By Bonnie L. Cook
INQUIRER STAFF WRITER
Abington police are investigating the possibility that an Upper Moreland teenager had smoked synthetic marijuana, a legal substance, before he jumped from the Willow Grove Park Mall parking garage Wednesday night.
Detective Sgt. Steven Fink said the 16-year-old, whom he declined to name because of his age, was recovering in Abington Memorial Hospital after leaping off the three-story garage at 8:30 p.m.
When transported to the medical center, the teen was conscious and talking, Fink said.
What happened Wednesday night was the subject of intense scrutiny today by Abington detectives, one of whom was sent to the hospital to monitor the teen’s recovery.
Three other teens who were with the young man at the time had not been charged with any crime, the sergeant said.
“As far as we can determine, no crime has been committed,” Fink said.
Police said in a formal statement that the boy was sitting in a car with three friends about 8 p.m. when “he began to act oddly and may have been hallucinating.”
“He suddenly climbed out of the car. . . and ran full speed and leaped off of the deck,” police said in the statement.
Fink said investigators believe the boy had smoked synthetic marijuana “sometime prior to the incident.”
Synthetic marijuana – also known as “spice,” “K2 incense” and fake weed – is a manmade chemical compound that can be sprayed on a natural herb.
“It produces a high similar to THC,” Fink said. “You can go into a store and buy it. Due to a loophole in the law, it’s not a banned substance.”
That could change very soon.
Though federal authorities imposed a temporary ban on the sale and possession of five chemicals commonly found in synthetic marijuana, the ban has no teeth until reflected in a state statute, said Montgomery County District Attorney Risa Vetri Ferman.
Such a bill, outlawing both the powerful drug known as “bath salts” and synthetic marijuana, passed the state Senate by a unanimous vote Wednesday and was headed to Gov. Corbett’s desk. A spokesman said the governor would sign it.
Ferman said she had learned about the existence of the synthetic compounds, and the dangers they pose, in the last few months.
Although there had been incidents of bizarre behavior throughout the Commonwealth that had been tied to use of the synthetic compounds, such incidents had evaded Montgomery County.
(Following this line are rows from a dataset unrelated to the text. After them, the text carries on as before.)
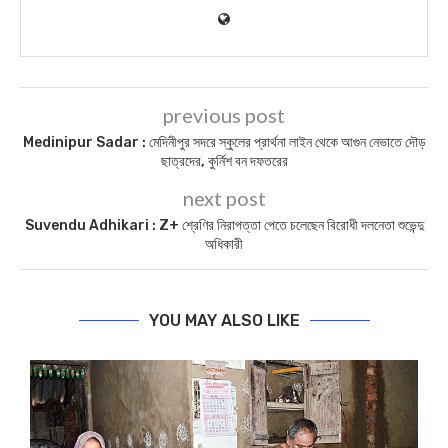
previous post
Medinipur Sadar : মেদিনীপুর সদরে স্কুলের প্রার্থনা লাইন থেকে আগুন নেভাতে দৌড়
ছাত্রদের, কুর্নিশ বন দফতরের
next post
Suvendu Adhikari : Z+ শ্রেণির নিরাপত্তা পেতে চলেছেন বিরোধী দলনেতা শুভেন্দু
অধিকারী
YOU MAY ALSO LIKE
“That changed yesterday,” Ferman said.
The chemical compounds are manufactured overseas and are typically laced on plant material and sold as herbal incense or plant food in stores or over the Internet.
According to the U.S. Drug Enforcement Administration, increased use of synthetic marijuana has led to a surge in emergency-room visits and calls to poison-control centers. Adverse health effects include seizures, hallucinations, paranoid behavior, agitation, anxiety, nausea, vomiting, racing heartbeat and elevated blood pressure.